Okay so I’m a baby! I admit it. I’m not too proud to say it, I’m not about to deny it, it is what it is … I am a baby. A couple of days ago I woke up with a really shooting pain down the right side of my back … I guess it was more my right shoulder blade, but it doesn’t matter! It hurt! Immediately, I tried to tough it out which lasted a whole … two seconds! Before I decided I needed to see the chiropractor. After seeing the chiropractor, I realized it wasn’t going to feel better on its own so I called the next day to go to a massage therapist.
Now let me make one thing clear, there is a difference between being a baby (which I am) and being a wimp, (which I am not). Whenever I’ve confronted something like a deep tissue massage, a bad bruise, a cut, getting a tattoo on my foot, or a minor procedure, people will say “Didn’t that hurt?” To which I laugh and reply, “Nothing’s too bad after you’ve had babies, and I’ve had two!”

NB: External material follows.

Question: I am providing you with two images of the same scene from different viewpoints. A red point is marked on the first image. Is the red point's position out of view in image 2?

So, I’m not a wimp, but I also don’t like feeling crummy. Whenever something hurts or I feel sick in the slightest, (you can ask my husband) I will go nuts trying to figure out how to make it better. After the massage therapist I saw one of my friends who is into essential oil, she put a concoction of about six extracts on my back and the smell of lemongrass, birch and peppermint wafted through the hall. I, in my overactive-imaginative state, looked at the bottles lining her table and imagined myself visiting a potion brewer in the Middle Ages. It did feel a little bit better, but I have another chiropractor appointment tomorrow, and another massage Friday.

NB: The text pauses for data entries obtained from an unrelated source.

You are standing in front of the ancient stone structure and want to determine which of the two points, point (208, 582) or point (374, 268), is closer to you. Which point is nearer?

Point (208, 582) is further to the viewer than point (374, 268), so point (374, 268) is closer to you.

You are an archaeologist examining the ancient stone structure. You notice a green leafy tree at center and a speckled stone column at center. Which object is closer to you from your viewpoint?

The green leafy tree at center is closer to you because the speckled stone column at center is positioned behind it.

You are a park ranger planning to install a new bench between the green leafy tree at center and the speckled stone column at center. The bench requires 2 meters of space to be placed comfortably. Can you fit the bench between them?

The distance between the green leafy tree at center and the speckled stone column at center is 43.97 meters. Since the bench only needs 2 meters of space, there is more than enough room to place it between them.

While this may seem drastic, or even rash, I believe in holism and trying to make myself feel 100% at least 90% of the time. Thomas Edison once said that “The doctor of the future will give no medicine but will interest his patients in the care of the human frame, in diet and in the cause and prevention of disease.” While I believe in this whole heartedly, I also took three Advil – I’ve got kids to take care of, a novel to finish and a blog to write! (Not to mention the chores!) I don’t have time not to feel awesome, and if it is at all within my power, I am going to use every blessed day the Lord gave me to the fullest! But that means advocating for ourselves and dealing with it.

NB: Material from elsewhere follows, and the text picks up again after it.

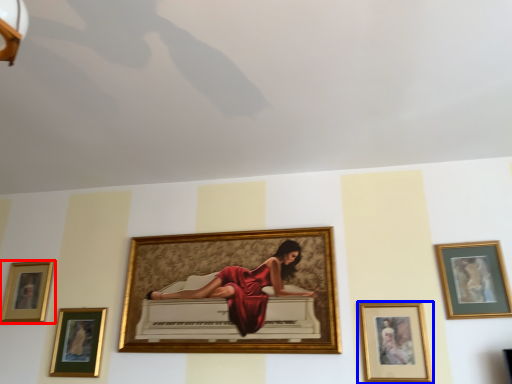
Question: Which object appears closest to the camera in this image, picture frame (highlighted by a red box) or picture frame (highlighted by a blue box)?

Choices:
 (A) picture frame
 (B) picture frame

Answer: (B)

Too often I am saddened by people who just accept the state of things the way they are. I have an uncle who has had some severe neck and shoulder injuries, but instead of seeking out holistic remedies to his situation, he sort of turned inward and become what I would call a hermit. It makes me so sad because he was once so full of life! So what happened? And how do I never get there? I love him, I want to bring him back to life … but he has to want to be brought back, you know?
One of my favorite poets, Rilke once reminded us to, “Let everything happened to you, beauty and terror, just keep going, no feeling is final.” I remember asking my sister why she thought we had days like this, pain in the neck days, pain in the back days, pain in the butt days that come too soon and don’t leave quick enough. She, in her for years my elder state wisely said, “I think we have days like this to remind us to be thankful for the days that aren’t.”
So pain in the back, neck, shoulder blade: thank you for the not-so-gentle reminder of all the times you don’t hurt. And to anyone who is hurting–regardless of where (physically or mentally), my prayers go to you tonight.